(Rendered chart images)
□ □ □ □

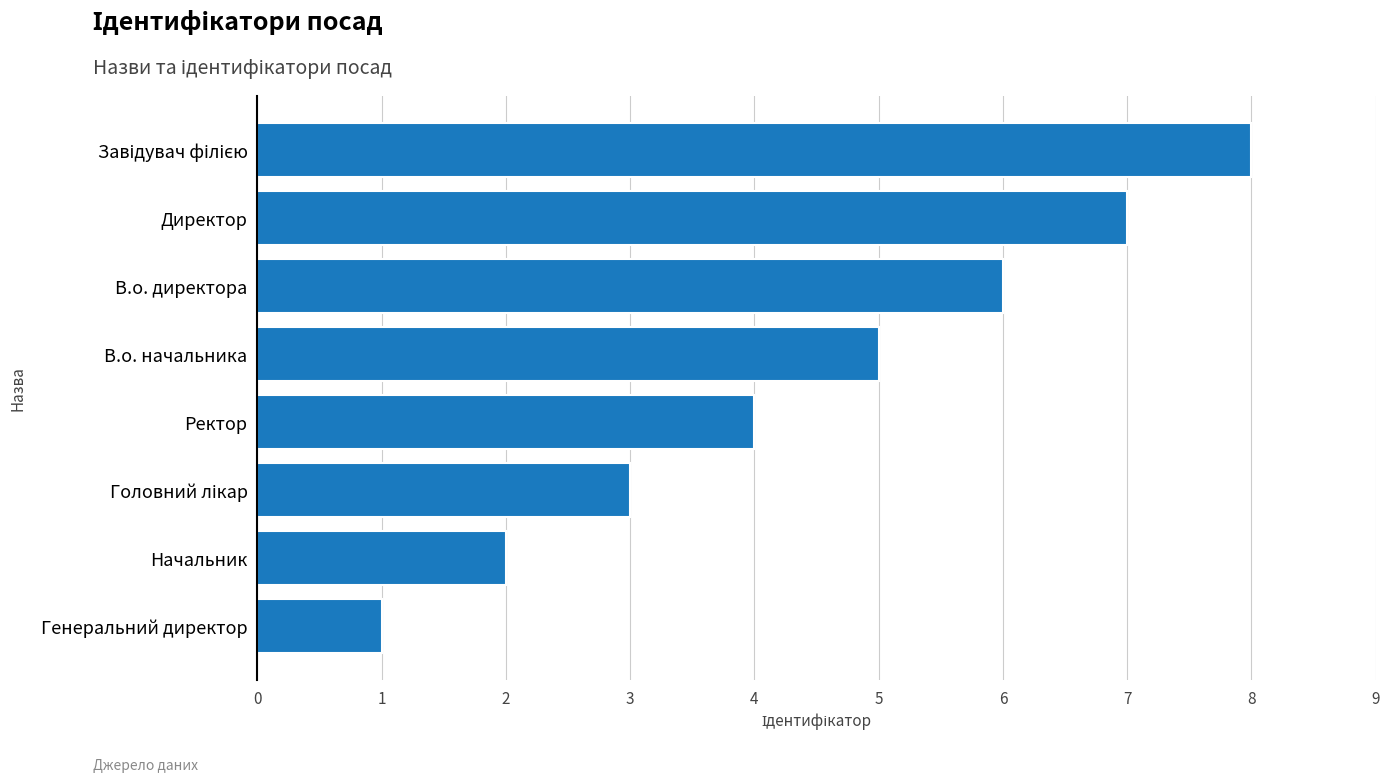

How many bars are there in total?

8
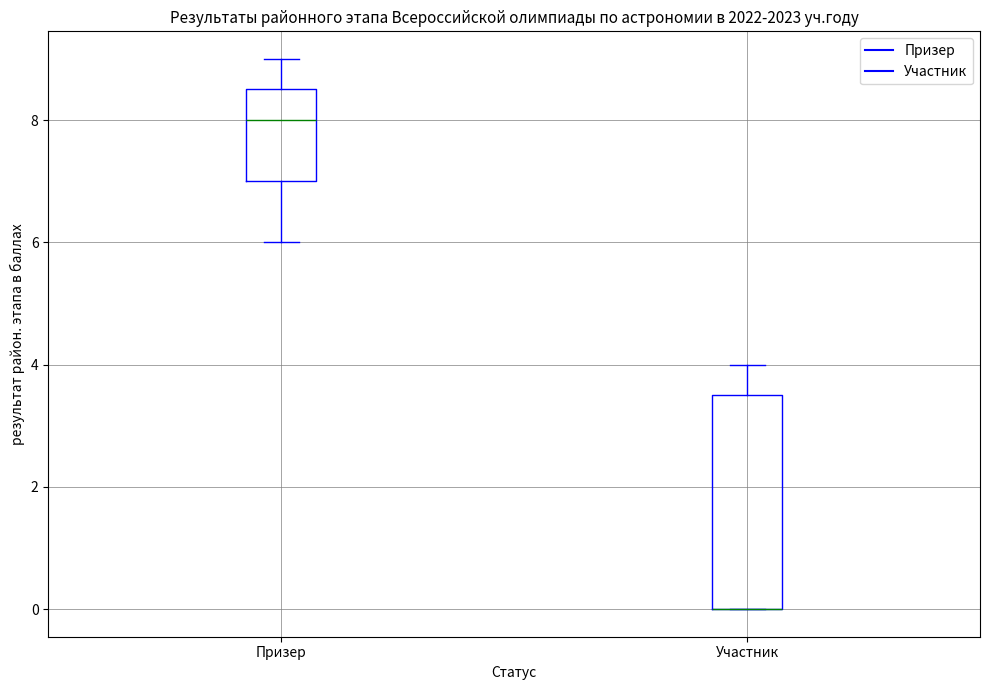

Which box is the tallest, from its lower edge to its upper edge?

Участник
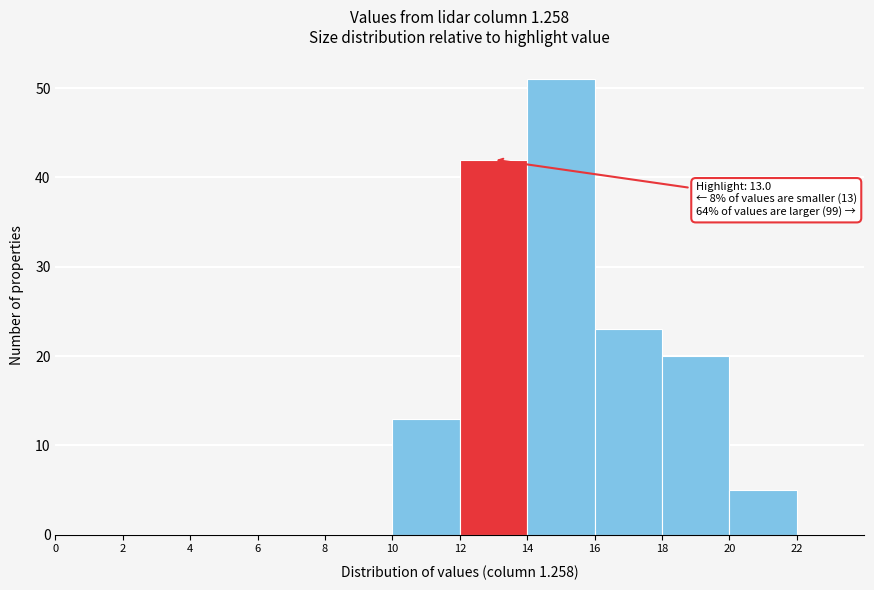

Over which range of the x-axis is the bar tallest?

14 to 16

□ □ □ □

__PROBLEM STATEMENT__.
Write out every line of text from all the entries above word for word, leaving out the pictures.

__RESPONSE TO THIS EXERCISE__.
How many bars are there in total?

8

Which box is the tallest, from its lower edge to its upper edge?

Участник

Over which range of the x-axis is the bar tallest?

14 to 16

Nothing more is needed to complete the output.